[Extracted page text data]
-*-*-

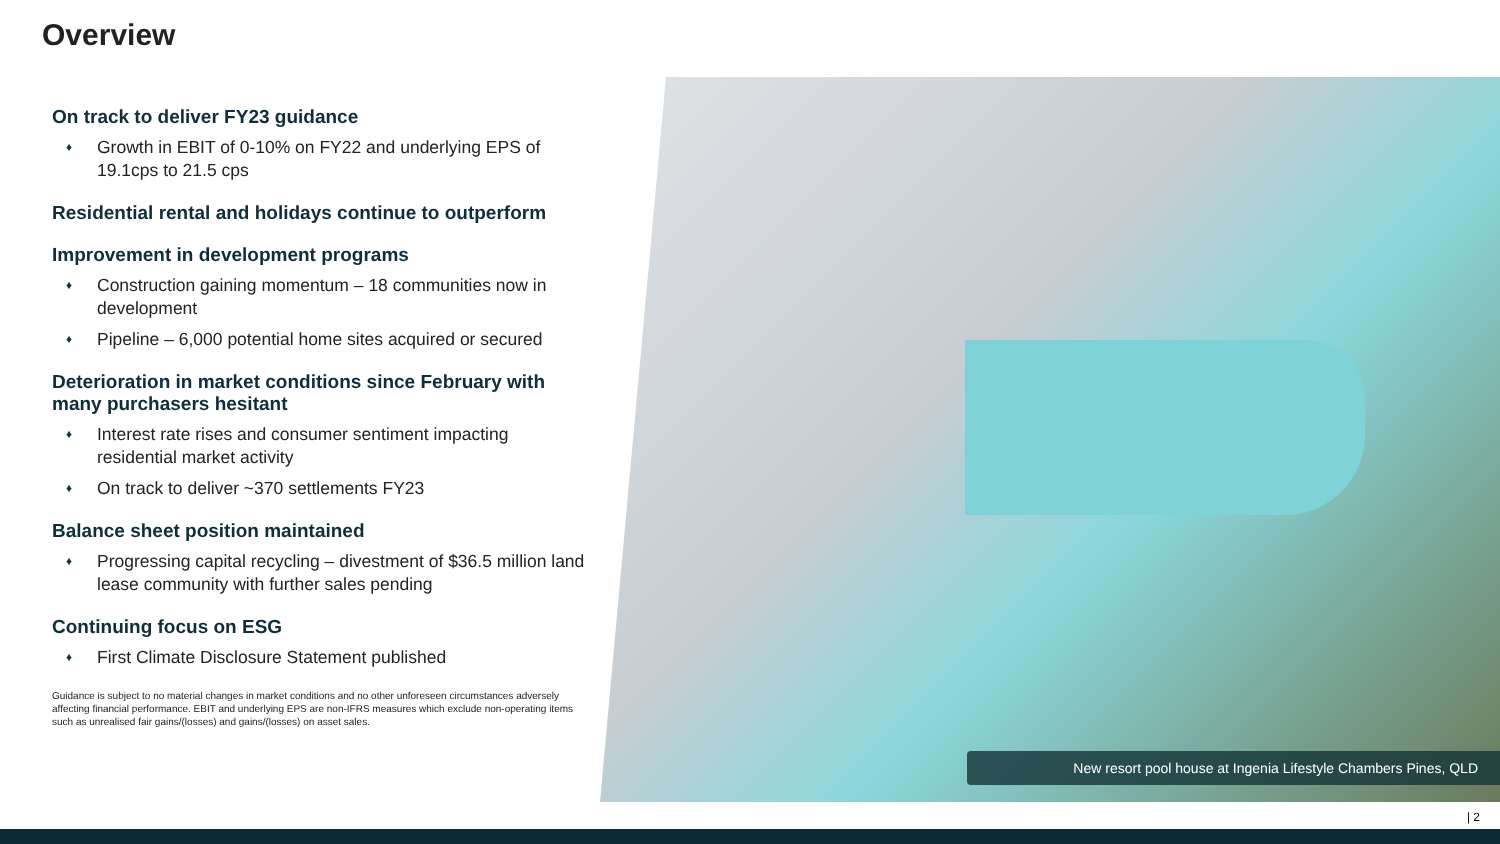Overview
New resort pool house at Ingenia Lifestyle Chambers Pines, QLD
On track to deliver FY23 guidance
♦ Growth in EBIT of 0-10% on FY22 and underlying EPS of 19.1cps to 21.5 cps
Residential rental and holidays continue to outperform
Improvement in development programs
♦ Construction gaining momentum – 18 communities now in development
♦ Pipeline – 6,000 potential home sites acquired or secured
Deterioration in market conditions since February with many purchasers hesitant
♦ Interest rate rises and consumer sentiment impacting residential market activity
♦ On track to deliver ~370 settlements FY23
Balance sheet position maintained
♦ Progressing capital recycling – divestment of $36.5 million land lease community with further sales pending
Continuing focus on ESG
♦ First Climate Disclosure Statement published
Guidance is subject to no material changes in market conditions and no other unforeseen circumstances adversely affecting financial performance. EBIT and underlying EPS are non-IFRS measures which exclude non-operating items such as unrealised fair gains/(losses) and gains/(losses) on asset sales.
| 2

-*-*-

Please make an exact copy of the lines from the one holding "deliver ~370 settlements FY23" through the final line of the records above, nothing more.

♦ On track to deliver ~370 settlements FY23
Balance sheet position maintained
♦ Progressing capital recycling – divestment of $36.5 million land lease community with further sales pending
Continuing focus on ESG
♦ First Climate Disclosure Statement published
Guidance is subject to no material changes in market conditions and no other unforeseen circumstances adversely affecting financial performance. EBIT and underlying EPS are non-IFRS measures which exclude non-operating items such as unrealised fair gains/(losses) and gains/(losses) on asset sales.
| 2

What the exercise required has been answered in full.